Ayrıca, beslenme evrimi yolunda, diyetteki işlenmiş gıdaların yerini taze sebzeler, meyveler ve tam tahıllar alır almaz, görüşün değişmeye başladığını görüyoruz. Yiyecek algısı, onunla etkileşimi ve yaşamdaki yeri değişiyor.
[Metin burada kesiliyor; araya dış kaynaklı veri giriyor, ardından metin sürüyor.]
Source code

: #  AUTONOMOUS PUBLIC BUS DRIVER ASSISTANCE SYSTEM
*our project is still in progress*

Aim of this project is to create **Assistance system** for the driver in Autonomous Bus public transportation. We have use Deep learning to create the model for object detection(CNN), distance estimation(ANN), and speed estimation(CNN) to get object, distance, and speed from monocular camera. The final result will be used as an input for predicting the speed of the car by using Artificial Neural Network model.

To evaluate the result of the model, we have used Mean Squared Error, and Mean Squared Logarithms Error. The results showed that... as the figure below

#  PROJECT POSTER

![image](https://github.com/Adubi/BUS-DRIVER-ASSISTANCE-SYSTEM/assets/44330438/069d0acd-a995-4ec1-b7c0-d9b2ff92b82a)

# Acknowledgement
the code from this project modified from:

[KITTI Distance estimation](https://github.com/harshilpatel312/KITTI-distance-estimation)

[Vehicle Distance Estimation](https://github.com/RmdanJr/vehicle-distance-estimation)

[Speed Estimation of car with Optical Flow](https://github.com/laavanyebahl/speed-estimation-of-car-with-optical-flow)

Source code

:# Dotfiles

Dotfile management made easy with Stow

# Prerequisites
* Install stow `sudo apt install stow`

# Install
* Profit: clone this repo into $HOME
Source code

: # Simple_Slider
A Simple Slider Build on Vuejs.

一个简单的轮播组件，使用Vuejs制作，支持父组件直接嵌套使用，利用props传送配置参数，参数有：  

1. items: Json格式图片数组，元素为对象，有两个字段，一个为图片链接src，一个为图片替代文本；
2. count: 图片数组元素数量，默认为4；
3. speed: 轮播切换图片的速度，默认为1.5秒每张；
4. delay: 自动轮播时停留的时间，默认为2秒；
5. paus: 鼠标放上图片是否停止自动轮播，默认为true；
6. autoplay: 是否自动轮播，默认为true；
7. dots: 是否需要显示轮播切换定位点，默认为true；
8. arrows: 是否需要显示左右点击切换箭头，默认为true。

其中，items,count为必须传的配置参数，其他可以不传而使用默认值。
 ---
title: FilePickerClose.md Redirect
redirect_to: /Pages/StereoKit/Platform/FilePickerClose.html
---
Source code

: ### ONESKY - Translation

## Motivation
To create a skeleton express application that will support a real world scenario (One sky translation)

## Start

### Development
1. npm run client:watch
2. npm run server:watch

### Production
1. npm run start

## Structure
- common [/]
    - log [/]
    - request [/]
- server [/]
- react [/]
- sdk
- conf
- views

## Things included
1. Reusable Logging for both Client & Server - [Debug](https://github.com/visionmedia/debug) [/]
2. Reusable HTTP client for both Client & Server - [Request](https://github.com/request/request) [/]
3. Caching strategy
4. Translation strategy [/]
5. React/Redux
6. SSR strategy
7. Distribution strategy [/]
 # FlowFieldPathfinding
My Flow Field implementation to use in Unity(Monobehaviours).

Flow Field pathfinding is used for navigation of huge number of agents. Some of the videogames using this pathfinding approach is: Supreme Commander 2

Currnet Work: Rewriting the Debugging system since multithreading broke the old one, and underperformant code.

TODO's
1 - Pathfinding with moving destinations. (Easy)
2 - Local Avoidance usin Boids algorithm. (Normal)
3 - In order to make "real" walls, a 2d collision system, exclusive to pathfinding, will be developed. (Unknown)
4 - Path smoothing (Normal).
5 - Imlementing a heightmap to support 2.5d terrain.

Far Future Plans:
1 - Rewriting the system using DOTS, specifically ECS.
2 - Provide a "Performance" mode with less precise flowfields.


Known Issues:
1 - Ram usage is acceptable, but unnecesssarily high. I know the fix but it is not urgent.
Bir kişi midenin arzularına daha az bağımlı hale gelir, zihne ve vücutta olanlardan nasıl etkilendiğine daha fazla dikkat etmeye başlar. Bu aşamada, vücuda giren her şeyin onu derinden etkilediğinin bilinmesi nedeniyle gıda ilaç haline gelebilir. Ancak bu geçişin sonu değil.

Bilincin gelişimine giden yolu belirli bir aşamada sürdürenler, yoga felsefesinin ne dediğini anlarlar - bizler sadece bedenlerimiz değil, aynı zamanda saf bilinciz. Bu aşamaya gelindiğinde kişiye göre değişir, ancak kişi bu aşamaya ulaştıysa yemeğe karşı tamamen farklı bir tavır hissedecektir. Kişi kendisinin sadece beden olmadığını anladığı için yemek yine zevk bölümüne geçecektir. Bilincin evriminin bu aşamasında, bir insanı kendinden uzaklaştırabilecek çok az şey vardır, hastalıklar pratik olarak ortadan kalkar ve eğer olurlarsa, bir rahatsızlık olarak değil, arınma olarak algılanırlar.

Bedenin daha yoğun bir biçimde somutlaşan bir bilinç alanı olduğunun anlaşılmasıyla, kuantum fiziği yeni bir anlam kazanır, kişi gerçekte kim olduğunu bilmenin gücünü hissetmeye başlar.

Gördüğünüz gibi, yemekle ilgili olarak bariz bir geçiş var: bilinçsiz zevkten yemeğin ilaç olduğu bir dünyaya, basit bir zevk duygusuna. Kim olduğumuzu ve burada ne yaptığımızı anlamak için tüm aşamalara ihtiyaç vardır. Gıda kalitesine gittikçe daha fazla dikkat edildiğinden, bunun gıda ile ilgili bilinci genişletmenin sadece bir aşaması olduğunu unutmayın, sonunda bu endişelerin üstesinden gelebilirsiniz. Bu, gıdanın kalitesi ve sağlık üzerindeki etkisi hakkında düşünmenize gerek olmadığı anlamına gelmez, sadece farkındalığın burada bitmediğini anlamanız gerekir. Birçok insan bu hayatta bu oyunun son aşamasına ulaşamayacak. Düşünecek bir şey var. Ve sen ne düşünüyorsun?